**PROBLEM:**
Transcribe without alteration the lines starting at the line that contains "Lun-Ven 9h-17h" and ending at the line that contains "Annuaire De Cybersécurité", both included.

**SOURCE MATERIAL:**
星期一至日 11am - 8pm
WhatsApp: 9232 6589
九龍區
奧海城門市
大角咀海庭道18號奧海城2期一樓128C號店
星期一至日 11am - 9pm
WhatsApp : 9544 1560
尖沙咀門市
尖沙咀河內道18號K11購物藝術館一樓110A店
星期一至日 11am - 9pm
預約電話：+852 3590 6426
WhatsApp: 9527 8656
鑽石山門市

---

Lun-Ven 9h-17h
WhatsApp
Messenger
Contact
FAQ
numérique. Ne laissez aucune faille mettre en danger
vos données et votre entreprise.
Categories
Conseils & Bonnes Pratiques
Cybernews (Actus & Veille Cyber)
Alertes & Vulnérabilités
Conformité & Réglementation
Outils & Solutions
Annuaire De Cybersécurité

==

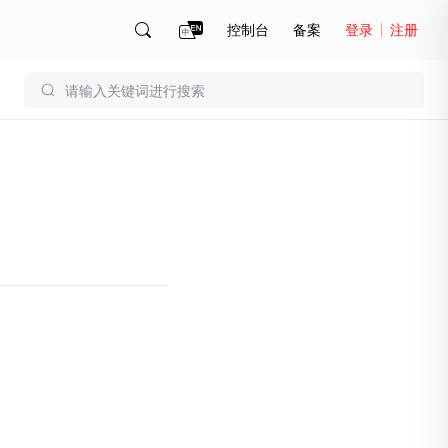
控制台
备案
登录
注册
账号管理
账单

**RESPONSE BOX:**
Lun-Ven 9h-17h
WhatsApp
Messenger
Contact
FAQ
numérique. Ne laissez aucune faille mettre en danger
vos données et votre entreprise.
Categories
Conseils & Bonnes Pratiques
Cybernews (Actus & Veille Cyber)
Alertes & Vulnérabilités
Conformité & Réglementation
Outils & Solutions
Annuaire De Cybersécurité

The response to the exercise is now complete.